Published on 23 March 1959, Ian Fleming’s novel features his most colourful villain – Auric Goldfinger, tycoon, smuggler, and treasurer for Soviet counter-intelligence. His chrysophily extends to making love to gold-painted women and culminates in Operation Grand Slam, a fantastical attempt to rob the U.S. Bullion Depository at Fort Knox.
Fleming often named his characters after real people, such as the schoolboys Blofeld and Scaramanga who were his contemporaries at Eton.

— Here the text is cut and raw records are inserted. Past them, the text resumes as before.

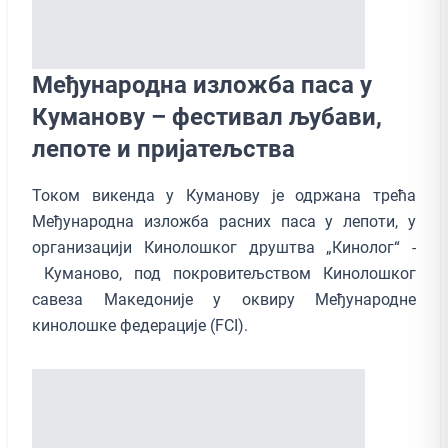
Међународна изложба паса у
Куманову – фестивал љубaви,
лепоте и пријатељства
Током викенда у Куманову је одржана трећа
Међународна изложба расних паса у лепоти, у
организацији Кинолошког друштва „Кинолог“ -
Куманово, под покровитељством Кинолошког
савеза Македоније у оквиру Међународне
кинолошке федерације (FCI).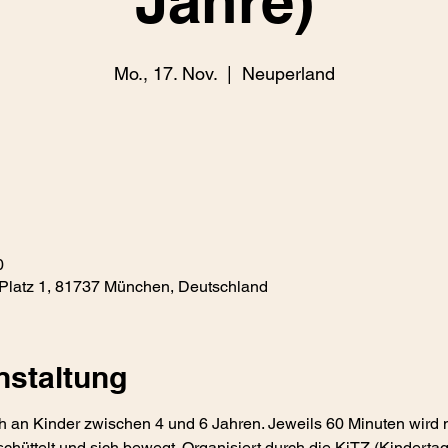
Jahre)
Mo., 17. Nov.
  |  
Neuperland
0
Platz 1, 81737 München, Deutschland
nstaltung
h an Kinder zwischen 4 und 6 Jahren. Jeweils 60 Minuten wird 
chüttelt und sich bewegt. Organisiert durch die KiTZ (Kindertag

The name of James Bond himself was borrowed from an American ornithologist, author of Birds of the West Indies. However, the architect Ernö Goldfinger was not amused to learn that his surname would become a byword for megalomania and moral depravity. This was not happenstance, since Fleming knew of Goldfinger through playing golf regularly with his wife’s cousin.

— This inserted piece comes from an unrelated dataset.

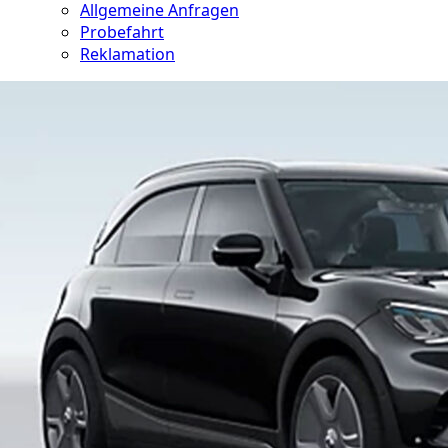
Allgemeine Anfragen
Probefahrt
Reklamation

He disliked the Hungarian émigré as a Marxist who had designed the British Communist Party HQ in Covent Garden, and Goldfinger’s own material obsession with concrete represented to Fleming the worst of contemporary architecture. In his travel book Thrilling Cities, he denounced the dehumanising nature of post-war modernist housing as “the ‘up-ended-packet-of-fags’ design for the maximum number of people to live in the minimum amount of space. This system treats the human being as a six-foot cube of flesh … and fits him with exquisite economy into steel and concrete cells.” When Goldfinger threatened legal action, Fleming proposed to insert an erratum slip into the novel, changing the character’s name to GOLDPRICK and explaining the reason why. The dispute was settled out of court, with Fleming’s publisher paying Goldfinger’s costs and sending him six free copies of the book.
Ian Fleming’s own fascination with gold may date from his early career as a stockbroker during the economic turmoil of the 1930s. He collected Spanish doubloons and wrote with a gold-tipped ballpoint. In 1952 he bought himself a gold-plated typewriter to celebrate completing his first novel Casino Royale. He wrote his books at Goldeneye, his estate in Oracabessa (“Golden Head”) Bay in Jamaica, which he named after a wartime operation planned while serving in Naval Intelligence. The pursuit of gold features throughout his work, from pirate treasure in Live and Let Die to Nazi loot in Octopussy. In his last novel The Man with the Golden Gun, Bond duels with the assassin ‘Pistols’ Scaramanga who wields a gold-plated Colt .45 revolver which fires golden bullets.
The National Art Library’s Ian Fleming collection contains several editions of Goldfinger with suitably dazzling artwork, notably Richard Chopping’s dust-jacket. Designed to Fleming’s specifications, its macabre symbolism memorably expresses the novel’s themes of greed, sex and death.